Peru – Cusco Conquistadors, altitude sickness and Incas
It is not often you walk off an aeroplane to be greeted by the passenger in front of you collapsed on the floor.
But then again not everywhere is 3,400m above sea level.
The doorway to the Inca Trail, Cusco is a city that can take a little time to acclimatise to.
Not that there is anything wrong with this Peruvian treasure, it’s just that it leaves you breathless in more ways than one.
The altitude results in the hardiest tourists puffing as they climb even the slightest of stairways, a sobering thought when you know the Andean mountain peaks you can see in the distance are mere foothills compared to those waiting on the Inca Trail.

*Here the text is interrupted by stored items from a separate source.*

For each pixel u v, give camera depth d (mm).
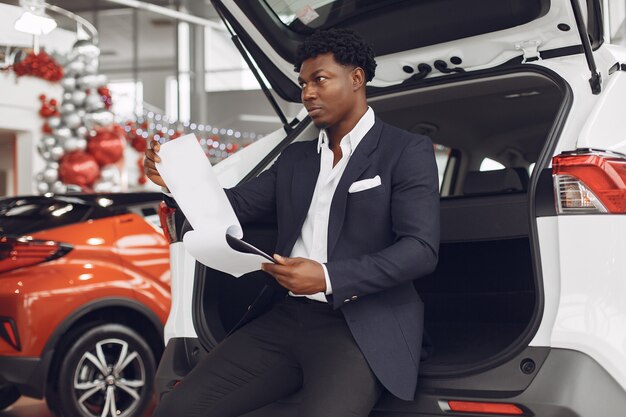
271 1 2521
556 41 2322
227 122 24906
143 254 4434
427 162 1917
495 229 2652
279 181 2102
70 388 4156
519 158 3432
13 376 4055
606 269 1816
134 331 4320
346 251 1917
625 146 1995
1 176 13711
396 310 1911
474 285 2920
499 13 2279
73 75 10648
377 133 1988
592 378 1779
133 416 4297
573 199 1843
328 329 1896
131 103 14727
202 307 2328
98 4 21938
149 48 25344
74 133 10562
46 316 4090
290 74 2725
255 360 1956
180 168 1854
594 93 2125
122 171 10891
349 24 2570
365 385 1834
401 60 2584
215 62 25000
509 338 2447
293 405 2025
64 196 4531
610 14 2510
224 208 1803
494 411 1843
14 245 4125
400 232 1865
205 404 1938
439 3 2357
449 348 2330
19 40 11773
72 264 4219
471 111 3227
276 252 2061
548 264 1872
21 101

Once lungs have adjusted and plenty of the local Coca tea – yes, the leaves used are the basic ingredients for cocaine, but don’t let that put you off – drunk, then there is plenty to see and do in Cusco.
The city itself is a tourist mecca; complete with scores of street hawkers, friendly stray dogs that loll in the road or saunter across it whether a car is approaching or not, and restaurants, cafes and pubs by the tonne.
Central to it all is the impressive Plaza de Armas. This main square based on the original plaza Huacaypata was constructed during the founding of Cusco in the 12th century.
These days it is often used by bands or as a meeting place for tourist groups.
Cusco is home to a large number of churches, built after the Spanish conquest. The most famous of these is La Catedral, which overlooks the Plaza de Armas.
Built in 1560, significantly on the site of Inca Viracocha’s palace, it is the Baroque style jewel in the Conquistadors crown.
Inside it is spectacularly decorated, with more than 400 paintings including the Last Supper by Marcos Zapata. An example of the Cusco School of Painting genre which blended local culture with Christian imagery, the Last Supper somewhat bizarrely features a platter of cuy – or guinea pig.
The inside of the cathedral is a welcome escape from the heat of the Peruvian sun, although the richness of its interior is in stark, and somewhat distasteful, contrast to the beggars found on the streets outside.
Away from the colonial influences, the city still contains much Incan and pre-Incan architecture. As well as classic Incan walls, Cusco is home to tight fitting sculpted stone from the megalithic era including one stretch of wall in which even a human hair couldn’t be fitted between the bricks.
Many of the stones in these walls have been shifted around slightly by numerous earthquakes over many centuries, but they are still standing and show no sign of coming down.
One of the most popular sites is the impressive Saksaywaman complex, situated in the hills to the north of Cusco.
The Incan monument – translated as ‘Sexy Woman’ – is considered one of the most impressive ever built. When the Spanish Conquistadors visited the site, they couldn’t work out how the Peruvians had constructed it.
The conquerors blamed demons or maligned spirits, and even today many people believe aliens were responsible.
In fact, it is thought the monument took 50 years to build and was constructed by a ‘crew’ of about 20,000 men, all working on it at various stages and for the common good – there were no slaves in Incan society.
The views from the site, both over Cusco and beyond, are spectacular; while the monument is incredibly constructed, made in the Incan manner with large polished dry stone walls built from boulders carefully fixed together without mortar.
Away from the history, Cusco caters for those with a sweet tooth through its fascinating chocolate museum.
Visitors can chart the chocolate making process from the cacao bean to the chocolate bar, and even take part in workshops where they can make their own chocolate.
These activities barely scratch the surface of what there is to do in Cusco, and that’s before you’ve even thought about launching yourself out onto the Inca Trail towards Machu Picchu.
Wandering the streets will throw a dozen new experiences at you, while there is nothing quite like enjoying a pint of Guinness in Paddy’s Pub – branded the highest Irish bar in the world.
Just make sure it doesn’t all go to your head before you leave the airport.